» Text excerpt:
Almost! What I meant was that rather that each task should have its own
final/marker frame record on its task task rather than sharing a common
global variable.

That way a check for that frame record implicitly checks that a task
started at the expected location *on that stack*, which catches
additional stack corruption cases (e.g. if we left data on the stack
prior to an EL0 entry).

[...]

> > ... I reckon once we've moved the last of the exception triage out to C
> > this will be relatively simple, since all of the exception handlers will
> > look like:
> > 
> > | SYM_CODE_START_LOCAL(elX_exception)
> > | 	kernel_entry X
> > | 	mov	x0, sp
> > | 	bl	elX_exception_handler
> > | 	kernel_exit X
> > | SYM_CODE_END(elX_exception)
> > 
> > ... and so we just need to identify the set of elX_exception functions
> > (which we'll never expect to take exceptions from directly). We could be
> > strict and reject unwinding into arbitrary bits of the entry code (e.g.
> > if we took an unexpected exception), and only permit unwinding to the
> > BL.
> > 
> >> 	It can do this if the FP and PC are also recorded elsewhere in the
> >> 	pt_regs for comparison. Currently, the FP is also stored in
> >> 	regs->regs[29]. The PC is stored in regs->pc. However, regs->pc can
> >> 	be changed by lower level functions.
> >>
> >> 	Create a new field, pt_regs->orig_pc, and record the return address
> >> 	PC there. With this, the unwinder can validate the exception frame
> >> 	and set a flag so that the caller of the unwinder can know when
> >> 	an exception frame is encountered.

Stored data
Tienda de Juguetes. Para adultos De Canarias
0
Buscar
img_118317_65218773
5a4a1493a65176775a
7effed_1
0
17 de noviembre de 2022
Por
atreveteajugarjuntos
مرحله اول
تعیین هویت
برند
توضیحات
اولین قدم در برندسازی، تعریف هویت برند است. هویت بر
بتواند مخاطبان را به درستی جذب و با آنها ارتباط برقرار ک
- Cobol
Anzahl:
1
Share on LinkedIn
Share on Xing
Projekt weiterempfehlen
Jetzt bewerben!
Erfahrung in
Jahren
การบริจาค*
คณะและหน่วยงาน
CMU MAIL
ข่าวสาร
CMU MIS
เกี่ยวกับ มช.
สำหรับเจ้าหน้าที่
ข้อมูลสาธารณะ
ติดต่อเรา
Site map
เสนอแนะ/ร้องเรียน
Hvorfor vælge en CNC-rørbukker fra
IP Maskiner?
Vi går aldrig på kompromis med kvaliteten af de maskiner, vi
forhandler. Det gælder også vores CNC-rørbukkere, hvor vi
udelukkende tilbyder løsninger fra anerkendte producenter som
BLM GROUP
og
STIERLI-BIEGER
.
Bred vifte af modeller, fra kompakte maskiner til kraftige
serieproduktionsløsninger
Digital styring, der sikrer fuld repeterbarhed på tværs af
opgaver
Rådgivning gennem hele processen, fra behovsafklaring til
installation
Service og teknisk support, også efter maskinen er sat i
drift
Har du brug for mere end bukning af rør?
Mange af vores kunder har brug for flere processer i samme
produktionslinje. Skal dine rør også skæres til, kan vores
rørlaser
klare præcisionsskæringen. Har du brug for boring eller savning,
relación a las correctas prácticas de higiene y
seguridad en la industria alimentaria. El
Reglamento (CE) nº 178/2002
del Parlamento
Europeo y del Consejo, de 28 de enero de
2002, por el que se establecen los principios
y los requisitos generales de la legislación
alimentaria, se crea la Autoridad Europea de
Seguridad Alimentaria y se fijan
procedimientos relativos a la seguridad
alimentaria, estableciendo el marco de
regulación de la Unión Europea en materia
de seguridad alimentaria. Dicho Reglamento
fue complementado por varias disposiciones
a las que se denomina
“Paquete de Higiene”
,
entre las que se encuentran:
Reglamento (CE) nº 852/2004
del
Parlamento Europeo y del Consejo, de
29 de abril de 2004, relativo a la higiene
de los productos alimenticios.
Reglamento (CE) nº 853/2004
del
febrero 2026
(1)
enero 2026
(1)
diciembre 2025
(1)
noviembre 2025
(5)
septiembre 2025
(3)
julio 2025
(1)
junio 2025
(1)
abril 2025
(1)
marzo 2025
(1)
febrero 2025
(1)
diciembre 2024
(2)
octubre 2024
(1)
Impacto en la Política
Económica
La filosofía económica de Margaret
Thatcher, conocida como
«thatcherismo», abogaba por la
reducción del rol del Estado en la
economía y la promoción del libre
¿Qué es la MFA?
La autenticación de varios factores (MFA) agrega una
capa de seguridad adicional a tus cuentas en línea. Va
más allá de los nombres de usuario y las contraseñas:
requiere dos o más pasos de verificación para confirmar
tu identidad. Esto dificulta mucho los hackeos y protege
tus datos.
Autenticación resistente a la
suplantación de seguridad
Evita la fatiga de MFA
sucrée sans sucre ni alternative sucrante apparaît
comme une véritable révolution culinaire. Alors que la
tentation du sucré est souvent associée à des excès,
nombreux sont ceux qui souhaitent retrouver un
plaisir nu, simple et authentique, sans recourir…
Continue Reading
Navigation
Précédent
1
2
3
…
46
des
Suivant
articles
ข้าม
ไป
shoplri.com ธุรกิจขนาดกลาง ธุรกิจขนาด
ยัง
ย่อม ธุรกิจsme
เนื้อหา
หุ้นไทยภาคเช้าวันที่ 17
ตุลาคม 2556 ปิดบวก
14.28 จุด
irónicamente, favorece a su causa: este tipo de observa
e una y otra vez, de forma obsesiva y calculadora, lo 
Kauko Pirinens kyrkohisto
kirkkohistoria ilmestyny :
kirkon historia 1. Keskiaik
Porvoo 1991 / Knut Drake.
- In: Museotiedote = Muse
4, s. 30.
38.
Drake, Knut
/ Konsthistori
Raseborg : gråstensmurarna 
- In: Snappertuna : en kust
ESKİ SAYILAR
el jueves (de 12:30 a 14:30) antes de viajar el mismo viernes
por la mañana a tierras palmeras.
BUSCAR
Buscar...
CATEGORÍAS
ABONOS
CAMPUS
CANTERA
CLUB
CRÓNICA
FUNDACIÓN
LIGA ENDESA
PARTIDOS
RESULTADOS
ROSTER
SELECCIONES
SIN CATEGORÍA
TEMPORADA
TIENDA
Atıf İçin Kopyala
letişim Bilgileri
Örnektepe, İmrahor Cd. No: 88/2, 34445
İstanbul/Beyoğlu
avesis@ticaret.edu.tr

» What to do:
• 1. Reproduce the unwinder discussion in full, word for word.
• 2. Output the records as a JSON list of strings, one string per line and blank lines omitted, starting at the first line of the records and ending at the line that contains "forhandler. Det gælder", with both of those lines included.
The unwinder discussion and the records come from separate sources.

» Solutions:
• 1.
Almost! What I meant was that rather that each task should have its own
final/marker frame record on its task task rather than sharing a common
global variable.

That way a check for that frame record implicitly checks that a task
started at the expected location *on that stack*, which catches
additional stack corruption cases (e.g. if we left data on the stack
prior to an EL0 entry).

[...]

> > ... I reckon once we've moved the last of the exception triage out to C
> > this will be relatively simple, since all of the exception handlers will
> > look like:
> > 
> > | SYM_CODE_START_LOCAL(elX_exception)
> > | 	kernel_entry X
> > | 	mov	x0, sp
> > | 	bl	elX_exception_handler
> > | 	kernel_exit X
> > | SYM_CODE_END(elX_exception)
> > 
> > ... and so we just need to identify the set of elX_exception functions
> > (which we'll never expect to take exceptions from directly). We could be
> > strict and reject unwinding into arbitrary bits of the entry code (e.g.
> > if we took an unexpected exception), and only permit unwinding to the
> > BL.
> > 
> >> 	It can do this if the FP and PC are also recorded elsewhere in the
> >> 	pt_regs for comparison. Currently, the FP is also stored in
> >> 	regs->regs[29]. The PC is stored in regs->pc. However, regs->pc can
> >> 	be changed by lower level functions.
> >>
> >> 	Create a new field, pt_regs->orig_pc, and record the return address
> >> 	PC there. With this, the unwinder can validate the exception frame
> >> 	and set a flag so that the caller of the unwinder can know when
> >> 	an exception frame is encountered.

• 2.
[
  "Tienda de Juguetes. Para adultos De Canarias",
  "0",
  "Buscar",
  "img_118317_65218773",
  "5a4a1493a65176775a",
  "7effed_1",
  "0",
  "17 de noviembre de 2022",
  "Por",
  "atreveteajugarjuntos",
  "مرحله اول",
  "تعیین هویت",
  "برند",
  "توضیحات",
  "اولین قدم در برندسازی، تعریف هویت برند است. هویت بر",
  "بتواند مخاطبان را به درستی جذب و با آنها ارتباط برقرار ک",
  "- Cobol",
  "Anzahl:",
  "1",
  "Share on LinkedIn",
  "Share on Xing",
  "Projekt weiterempfehlen",
  "Jetzt bewerben!",
  "Erfahrung in",
  "Jahren",
  "การบริจาค*",
  "คณะและหน่วยงาน",
  "CMU MAIL",
  "ข่าวสาร",
  "CMU MIS",
  "เกี่ยวกับ มช.",
  "สำหรับเจ้าหน้าที่",
  "ข้อมูลสาธารณะ",
  "ติดต่อเรา",
  "Site map",
  "เสนอแนะ/ร้องเรียน",
  "Hvorfor vælge en CNC-rørbukker fra",
  "IP Maskiner?",
  "Vi går aldrig på kompromis med kvaliteten af de maskiner, vi",
  "forhandler. Det gælder også vores CNC-rørbukkere, hvor vi"
]